The lack of trust that we find throughout our “civil”-ization has its source in the failure of men and women to be truthful with each other. If your desires are in conflict with what society allows, you either express your desires and get exiled from society, or you make the best bargain you possibly can to attain some modicum of happiness and comfort, with the permanent acceptance of an underlying current of anger, bitterness, and resentment. Once you have allowed yourself to deceive yourself and the person who is theoretically closest to you, then you have created the intrinsic pattern for a society based on lies and delusion… You can then listen to the half-truths of our politicians and pundits without throwing up, because you are living in the same state of compromise. From that initial error, we collectively fail to safeguard or care for the environment as a logical consequence. After all, why would we want to protect a world that has betrayed us at its core?

“The liberation of Eros cannot succeed until we have wiped out every trace of the old idea of fidelity, which is based on the principle of the exclusion of others,” Duhm writes. “Faithfulness has nothing to do with a ban, with a vow, or with a contract. It is a concrete love relationship between two human beings. I am faithful to him because I love him. My love cannot depend on the condition that he should not go to bed with anyone else. If my partner is an attractive human specimen, then it is normal that others should desire him and that he should desire others. Should we really be expected to show our loyalty and devotion by renouncing such pleasures for the sake of another? What sort of farcical, masochistic idea is that? Faithfulness is love, but love is not renunciation. If our devotion for one another falls apart as a result of other sexual contacts, then our love was built on sand.”

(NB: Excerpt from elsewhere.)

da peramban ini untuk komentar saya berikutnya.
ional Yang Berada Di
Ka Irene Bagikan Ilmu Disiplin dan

The realization that the intrinsic paradigm for a planetary shift of consciousness is nothing “out there” but the internalization of a new mode of love that is shared, that flows like a river, that knows no fear, that has no need to possess or control: I believe that this is the next phase of the transformation of consciousness that needs to take place. Subconsciously I always knew this to be the case — probably you did as well — but I am grateful to Duhm (who founded the community Tamera in Portugal, which I recently visited) for bringing it out into the light of day.

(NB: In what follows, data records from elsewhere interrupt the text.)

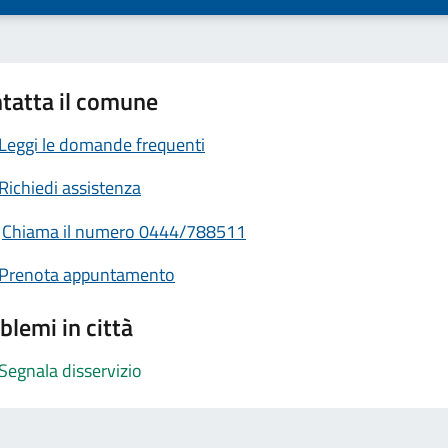
tatta il comune
Leggi le domande frequenti
Richiedi assistenza
Chiama il numero 0444/788511
Prenota appuntamento
blemi in città
Segnala disservizio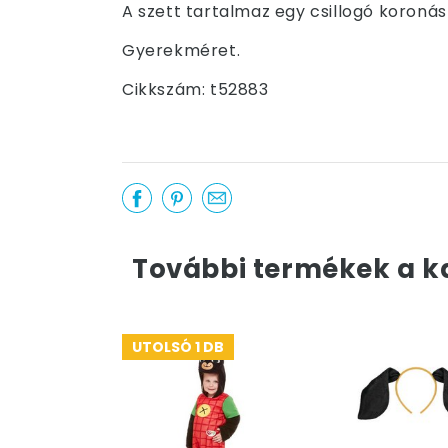
A szett tartalmaz egy csillogó koronás
Gyerekméret.
Cikkszám: t52883
További termékek a k
UTOLSÓ 1 DB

He notes, “Humans will continue to butcher their environment, to destroy their fellow creatures, and vent their hatred on nature, as long as they do not achieve inner peace. And they will not find inner peace as long as they continue to rape love. … This entire worldwide process of destruction and self-destruction contains one strange component, which I have never completely understood, but which I have encountered again and again: Individuals are not even interested in freeing themselves from the system that ravages them.” Because an incredible force of historical repression and violence was exerted in this area (by the church, the colonialists, etc), our ancestors acquiesced, for purposes of survival and self-perpetuation. We have continued in the inertia of that internalized repression, because we didn’t know better.

The mass media functions as an ideological battering ram, blasting us over and over again with idealized images and visions of the monogamous couple and the nuclear family: This unit still forms the basis of the capitalist system, as theorists from Friedrich Engels to Slavoj Zizek realized. The acceptance of intrinsic dissatisfaction is part of what the system perpetuates. As we learn to accept continual discomfort and dissatisfaction at the thwarting of our instinct for love and sex as somehow “normal,” we then perpetuate this misery by accepting a world that we know is far beneath our true potential.

Nobody from outside of ourselves can integrate this realization and bring about this revolution of love, the liberation of Eros and redemption of instinct. Everything in our contemporary society continues to conspire against us: the complex of “Sex, Drugs, and Rock and Roll” is the mechanism used by the dominant system of patriarchal repression to distort our vitalizing impulses and channel them into areas that are easily commodified and controlled. The first step is to make what has been unmentionable and hidden into something we openly discuss and explore — then we can embody it.